Hubo un tiempo en que todo era diferente y no fue tanto tiempo atrás. Creo que es una sensación experimentada por diferentes generaciones y en diversas circunstancias. Aquellos ancianos que vivieron las guerras jamás pudieron superar los estragos del hambre, la fragilidad de lo personal y el poder de la resiliencia. Su mundo había sido engullido con la imprevisión de un tsunami y ya nada fue igual. Lo mismo constato con sociedades que han sufrido terremotos devastadores o inundaciones salvajes que dejaron sus vidas bajo los escombros o bien todos sus recuerdos flotando en el agua embarrada.

Existió un antes y un después para ellos, del mismo modo que habrá un antes y un después para esta pandemia. Incluso para los iluminados, aquellos profetas del ego y la estupidez que lo negaron todo por sistema. Para ellos también. Sin embargo, la diferencia con las crisis anteriores es evidente: su carácter mundial y simultáneo. Nunca antes habíamos vivido algo parecido.

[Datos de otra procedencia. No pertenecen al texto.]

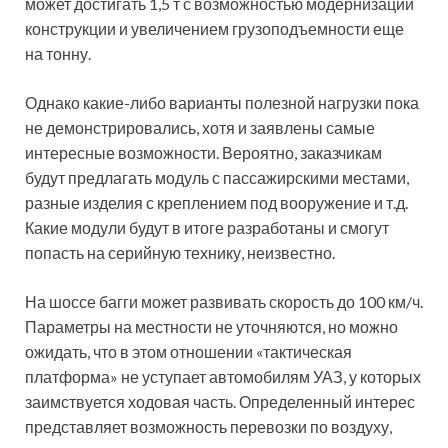
может достигать 1,5 т с возможностью модернизации
конструкции и увеличением грузоподъемности еще
на тонну.
Однако какие-либо варианты полезной нагрузки пока
не демонстрировались, хотя и заявлены самые
интересные возможности. Вероятно, заказчикам
будут предлагать модуль с пассажирскими местами,
разные изделия с креплением под вооружение и т.д.
Какие модули будут в итоге разработаны и смогут
попасть на серийную технику, неизвестно.
На шоссе багги может развивать скорость до 100 км/ч.
Параметры на местности не уточняются, но можно
ожидать, что в этом отношении «тактическая
платформа» не уступает автомобилям УАЗ, у которых
заимствуется ходовая часть. Определенный интерес
представляет возможность перевозки по воздуху,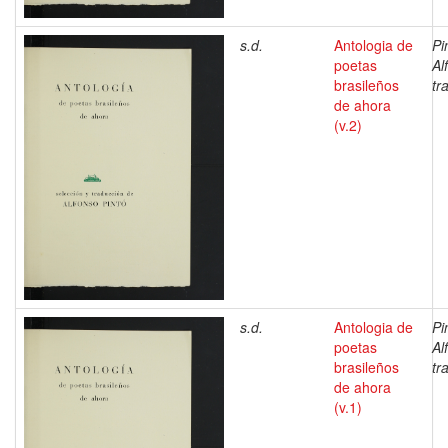
s.d.
Antologia de
Pi
poetas
Al
brasileños
tr
de ahora
(v.2)
s.d.
Antologia de
Pi
poetas
Al
brasileños
tr
de ahora
(v.1)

Los beneficios de la globalidad mostraron su lado oscuro y el veneno de lo inesperado se propagó a la velocidad del fuego en la pólvora.

En semanas, pasamos del estupor de un confinamiento sanitario a un nuevo mundo sumido en las dudas, la desconfianza y un ánimo algo bajo en calorías. 2020 fue una experiencia de valor y unidad —que también puso en evidencia el egoísmo social de los negacionistas — y 2021 será recordado como el año del milagro de las vacunas, un hito extraordinario en la historia de la medicina, pero tan poco valorado por un sector irracional y receloso. La marea está bajando y todos los avances científicos enfocados a la COVID-19 nos están llevando a controlar el virus, que no a extinguirlo —que esto es algo que algunos no entienden —, porque continuará conviviendo con nosotros como otros muchos más.

Nuestra tierra ya no tiembla, pero quedan los ecos del temblor — sobre todo durante este invierno —, y siento que como sociedad algo ha cambiado. A veces nos negamos a aceptarlo, pero los rescoldos de la pandemia seguirán ardiendo durante años, no a nivel vírico, sino psicológicamente y socialmente. Tengo la sensación de que el miedo y la desconfianza que se han instalado en algunos adultos han venido para quedarse; pienso que las ventilaciones, los geles y los encierros innecesarios han venido para formar parte de nuestras vidas; creo que los viajes internacionales tardarán muchos años en recuperar su pujanza; siento que muchas personas se quedarán atrincheradas en su soledad sin darse cuenta; creo que muchos niños crecerán con una sensación de vulnerabilidad y temor innecesaria; y lamento que muchos jóvenes —y no me refiero a los egoístas e insolidarios — sientan que se les está robando una parte fundamental de sus vidas, algunos de ellos retraídos por miedos o hábitos de aislamiento adquiridos. Tengo la sensación de que, más allá de nuestra notable capacidad de comunicación, hay una herida social visible: hay muchos instalados en una desconfianza que tardarán en superar, y me refiero especialmente a los ancianos que intentaban disfrutar de su tercera edad desde el ocio y los encuentros tan importantes para ellos.

Creo que vivimos un tiempo de valientes y de reconciliación, de cerrar heridas y superar miedos. Siento que será más de lo esperado, pero debemos ser conscientes de que el mundo no puede volver a ser lo que era de una manera brusca. Al fin y al cabo, no hay mal que dure cien años.